Assignment → What you return should match every record exactly, with the images removed.

Camera settings data:
· · ·
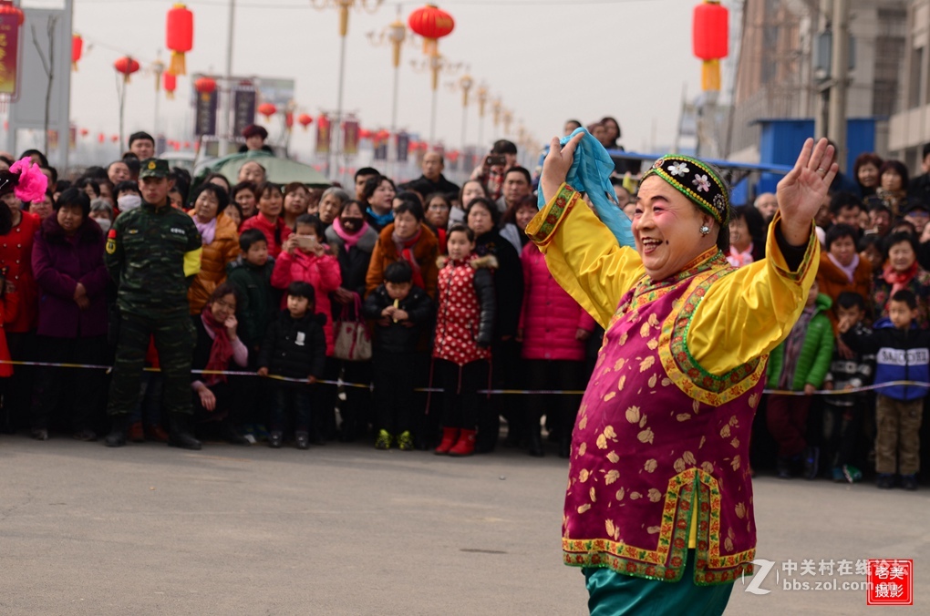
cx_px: 465
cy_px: 308
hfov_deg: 19.5
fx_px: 2707
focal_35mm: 105
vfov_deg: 13.0
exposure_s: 1/800
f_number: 3.5
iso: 100
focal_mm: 70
· · ·
Expected output →
cx_px: 465
cy_px: 308
hfov_deg: 19.5
fx_px: 2707
focal_35mm: 105
vfov_deg: 13.0
exposure_s: 1/800
f_number: 3.5
iso: 100
focal_mm: 70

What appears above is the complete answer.